Colette était plus jolie que jamais en robe blanche et en voile de dentelle.

Rig, Pig et Gig, pleins de joie, firent des culbutes extraordinaires et Cabrion prononça un discours à la fin duquel il annonça qu’il venait de faire porter dans l’atelier de Pépé son portrait en gymnaste, un souvenir.

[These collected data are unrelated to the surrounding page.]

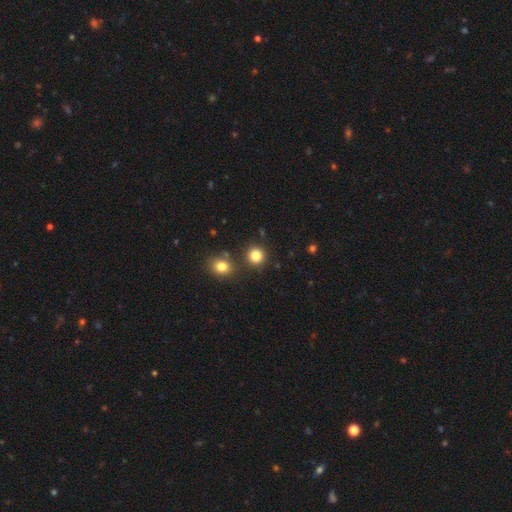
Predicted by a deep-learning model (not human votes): This appears to be a smooth galaxy with no disk features (84%) that is round (92%). Merging: none (84%).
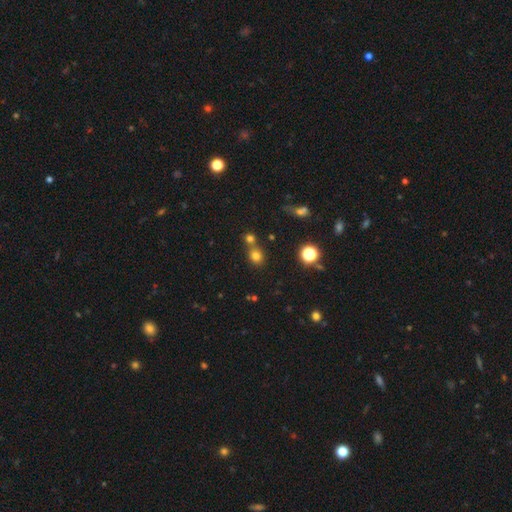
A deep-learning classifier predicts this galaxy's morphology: A smooth galaxy with no disk features (74%) that is round (75%). Merging: none (57%).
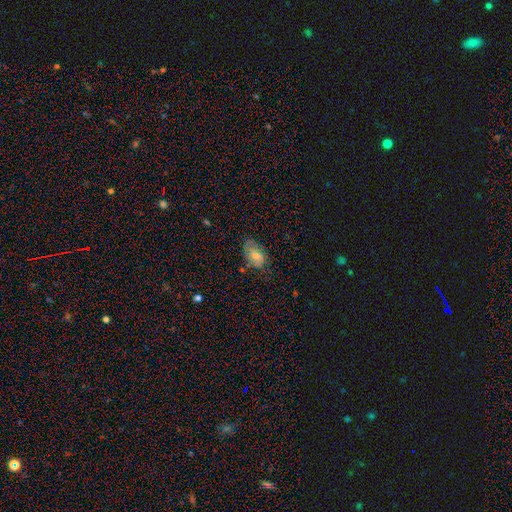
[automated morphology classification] type=smooth (60%); roundness=in between (89%); merging=none (60%).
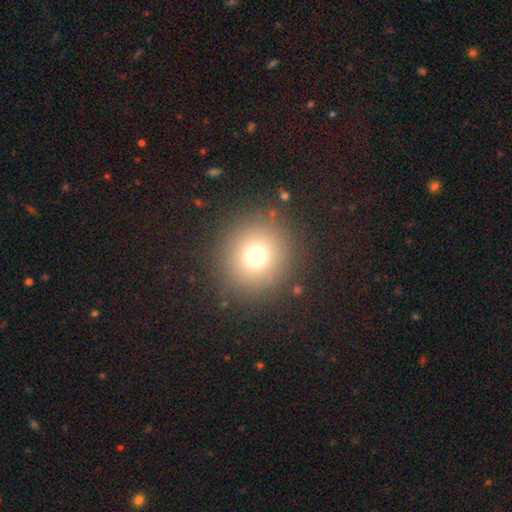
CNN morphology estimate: type=smooth (70%); roundness=round (93%); merging=none (88%).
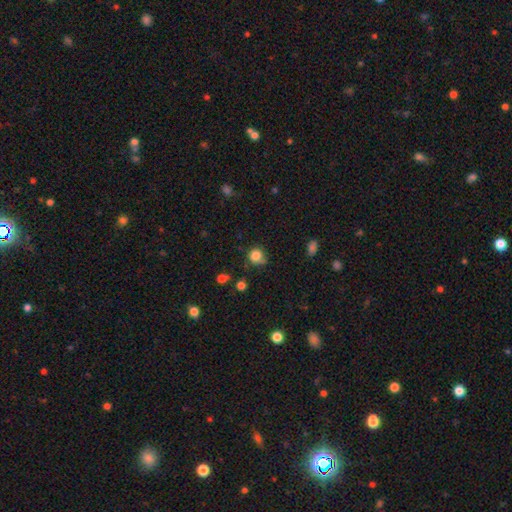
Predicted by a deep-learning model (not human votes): Q: Smooth or featured?
A: smooth (82%); runner-up: star or artifact (12%)
Q: How rounded?
A: round (86%); runner-up: in between (13%)
Q: Merging?
A: none (63%); runner-up: minor disturbance (26%)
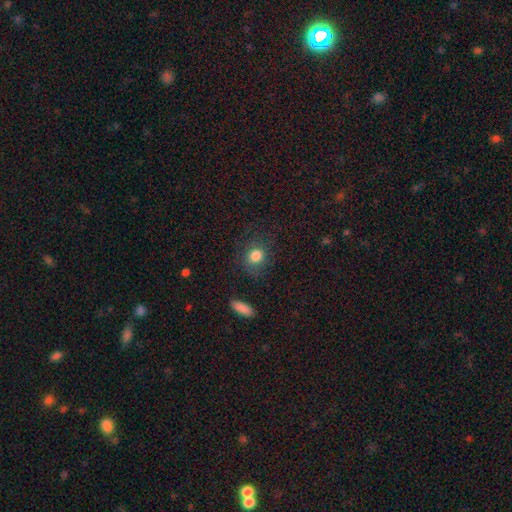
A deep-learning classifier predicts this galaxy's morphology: A smooth galaxy with no disk features (83%) that is round (74%). Merging: none (78%).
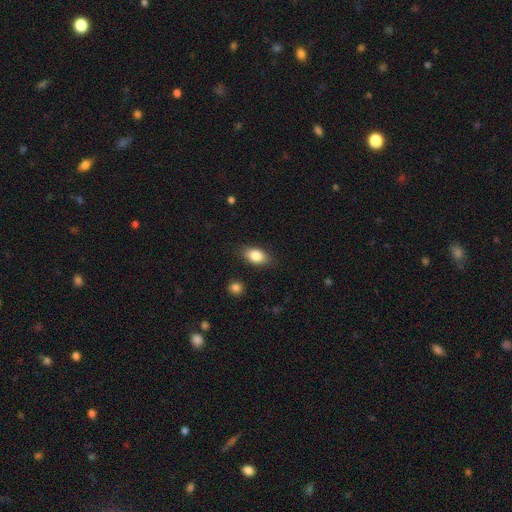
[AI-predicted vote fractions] A smooth galaxy with no disk features (83%) that is in between round and cigar-shaped (87%).

Vote fractions:
- Smooth or featured? smooth: 83% / featured or disk: 9% / star or artifact: 7%
- How rounded? in between: 87% / round: 9% / cigar-shaped: 4%
- Merging? none: 85% / minor disturbance: 11% / major disturbance: 3% / merger: 1%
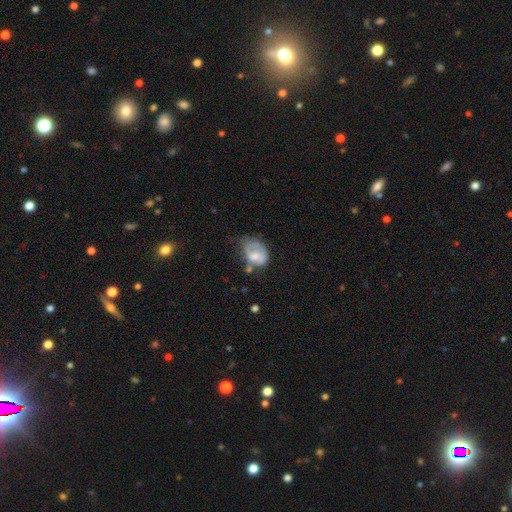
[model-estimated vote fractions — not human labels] A smooth galaxy with no disk features (49%). Merging: minor disturbance (32%).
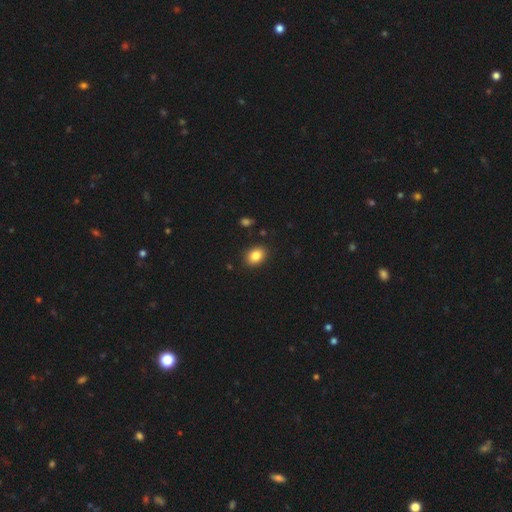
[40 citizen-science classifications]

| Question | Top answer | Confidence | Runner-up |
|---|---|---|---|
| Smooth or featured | smooth | 88% | star or artifact (10%) |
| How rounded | in between | 74% | round (26%) |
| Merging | none | 86% | minor disturbance (6%) |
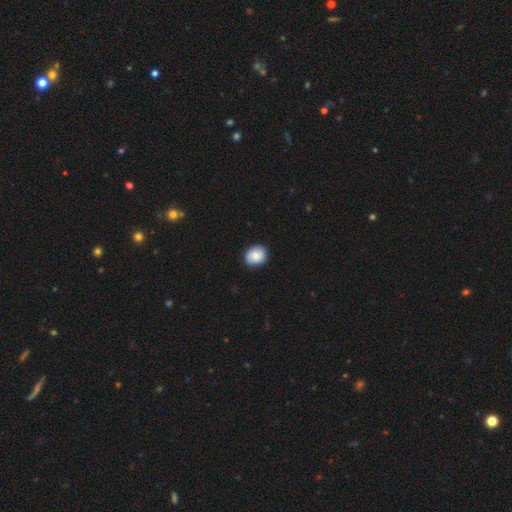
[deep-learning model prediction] Smooth or featured?
  - smooth: 84% *
  - featured or disk: 9%
  - star or artifact: 7%
How rounded?
  - round: 59% *
  - in between: 40%
  - cigar-shaped: 1%
Merging?
  - none: 87% *
  - minor disturbance: 11%
  - major disturbance: 2%
  - merger: 1%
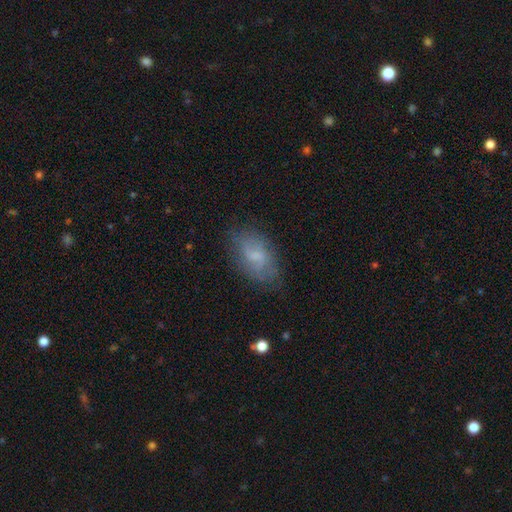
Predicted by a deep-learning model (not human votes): Smooth or featured? smooth (53%)
How rounded? in between (91%)
Merging? none (68%)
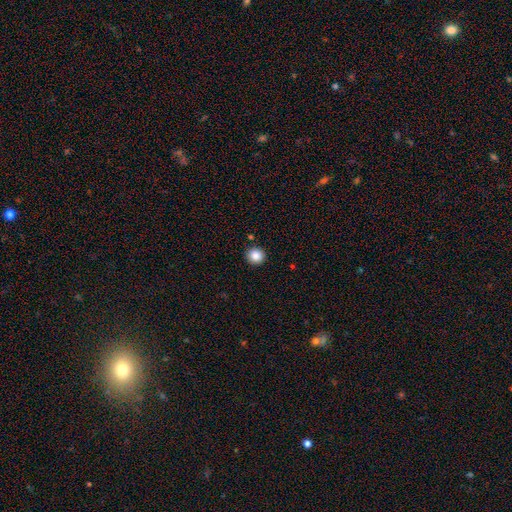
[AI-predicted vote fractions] smooth-or-featured: smooth: 87% | star or artifact: 10% | featured or disk: 4%
  how-rounded: round: 93% | in between: 6% | cigar-shaped: 1%
  merging: none: 92% | minor disturbance: 5% | major disturbance: 2% | merger: 2%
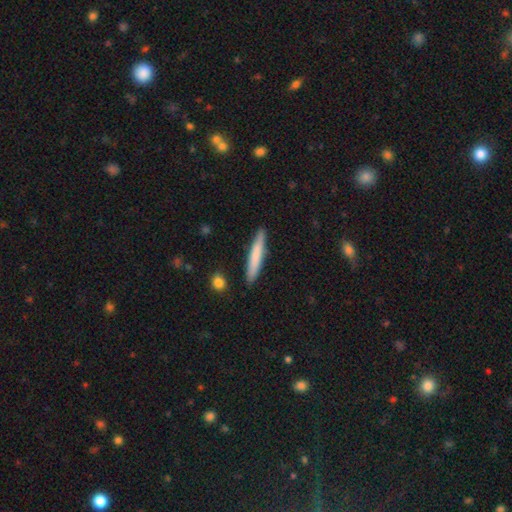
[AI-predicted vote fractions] smooth_or_featured: smooth (p=0.73) [alt: featured or disk p=0.22]
how_rounded: cigar-shaped (p=0.94) [alt: in between p=0.05]
merging: none (p=0.89) [alt: minor disturbance p=0.08]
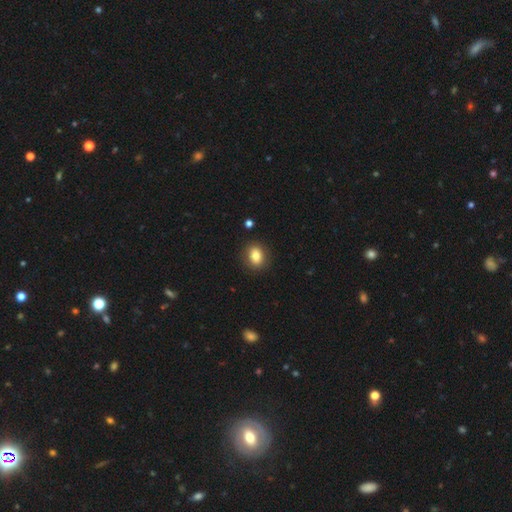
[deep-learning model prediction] A smooth galaxy with no disk features (83%) that is in between round and cigar-shaped (59%). Merging: none (88%).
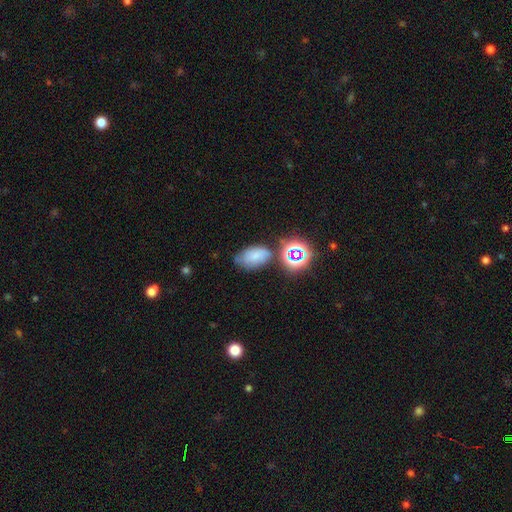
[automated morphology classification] This appears to be a smooth galaxy with no disk features (62%) that is in between round and cigar-shaped (86%). Merging: none (56%).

Les mariés s’installèrent dans la jolie maison de Montmartre où rien ne leur manqua. Pépé travailla beaucoup, beaucoup, ne mentit pas à son premier succès et devint un grand artiste. Il fut bientôt décoré et, en voyant son ruban rouge, Alcindor faillit mourir de plaisir. Colette et Pépé s’aimèrent toujours du plus profond de leur cœur et ils eurent de beaux enfants habillés comme des poupées qui faisaient l’admiration de tout le monde.